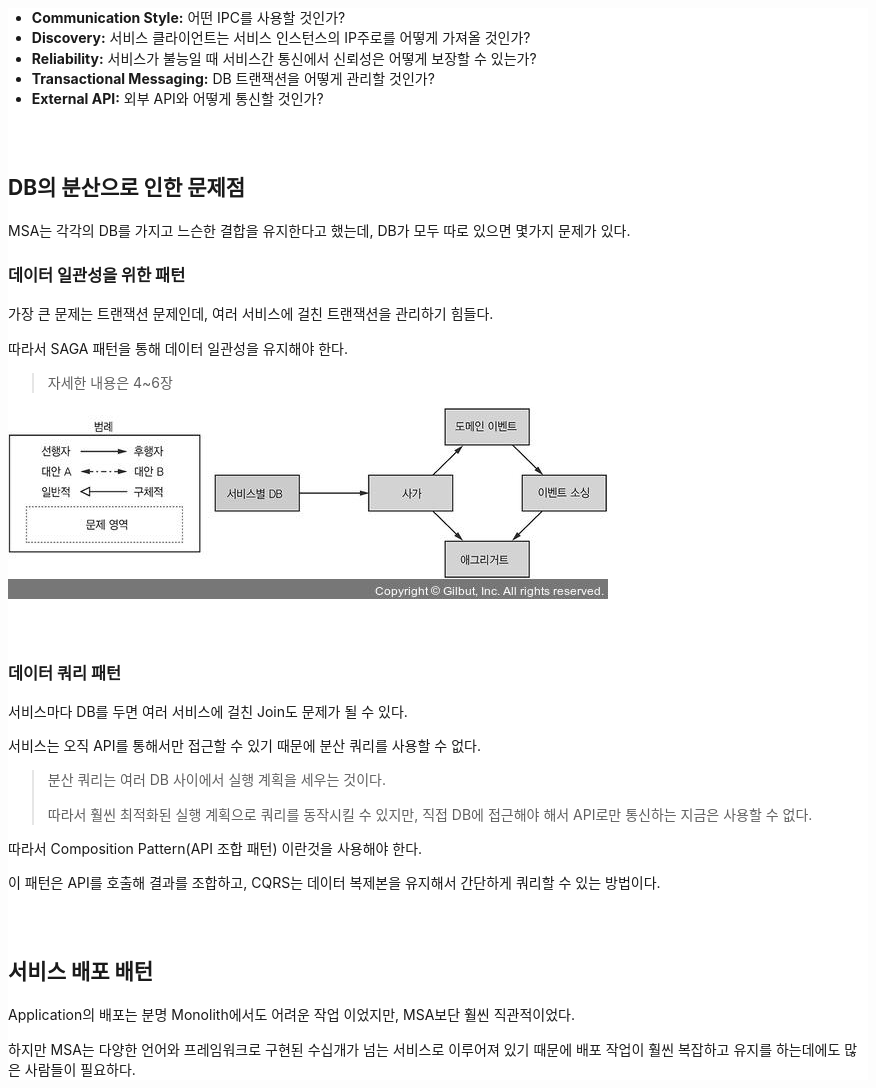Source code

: - **Communication Style:** 어떤 IPC를 사용할 것인가?
- **Discovery:** 서비스 클라이언트는 서비스 인스턴스의 IP주로를 어떻게 가져올 것인가?
- **Reliability:** 서비스가 불능일 때 서비스간 통신에서 신뢰성은 어떻게 보장할 수 있는가?
- **Transactional Messaging:** DB 트랜잭션을 어떻게 관리할 것인가?
- **External API:** 외부 API와 어떻게 통신할 것인가?

<br>

## DB의 분산으로 인한 문제점

MSA는 각각의 DB를 가지고 느슨한 결합을 유지한다고 했는데, DB가 모두 따로 있으면 몇가지 문제가 있다.

### 데이터 일관성을 위한 패턴

가장 큰 문제는 트랜잭션 문제인데, 여러 서비스에 걸친 트랜잭션을 관리하기 힘들다.

따라서 SAGA 패턴을 통해 데이터 일관성을 유지해야 한다.

> 자세한 내용은 4~6장

![img](../../images/058_1.jpeg)

<br>

### 데이터 쿼리 패턴

서비스마다 DB를 두면 여러 서비스에 걸친 Join도 문제가 될 수 있다.

서비스는 오직 API를 통해서만 접근할 수 있기 때문에 분산 쿼리를 사용할 수 없다.

> 분산 쿼리는 여러 DB 사이에서 실행 계획을 세우는 것이다.
>
> 따라서 훨씬 최적화된 실행 계획으로 쿼리를 동작시킬 수 있지만, 직접 DB에 접근해야 해서 API로만 통신하는 지금은 사용할 수 없다.

따라서 Composition Pattern(API 조합 패턴) 이란것을 사용해야 한다.

이 패턴은 API를 호출해 결과를 조합하고, CQRS는 데이터 복제본을 유지해서 간단하게 쿼리할 수 있는 방법이다.

<br>

## 서비스 배포 배턴

Application의 배포는 분명 Monolith에서도 어려운 작업 이었지만, MSA보단 훨씬 직관적이었다.

하지만 MSA는 다양한 언어와 프레임워크로 구현된 수십개가 넘는 서비스로 이루어져 있기 때문에 배포 작업이 훨씬 복잡하고 유지를 하는데에도 많은 사람들이 필요하다.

| ABOUT THIS EXERCISE |
Only the lines from the one containing "Application의 배포는 분명" through the end of the material should be reproduced, exactly, with both ends included.

| SOLUTION TO THE EXERCISE |
Application의 배포는 분명 Monolith에서도 어려운 작업 이었지만, MSA보단 훨씬 직관적이었다.

하지만 MSA는 다양한 언어와 프레임워크로 구현된 수십개가 넘는 서비스로 이루어져 있기 때문에 배포 작업이 훨씬 복잡하고 유지를 하는데에도 많은 사람들이 필요하다.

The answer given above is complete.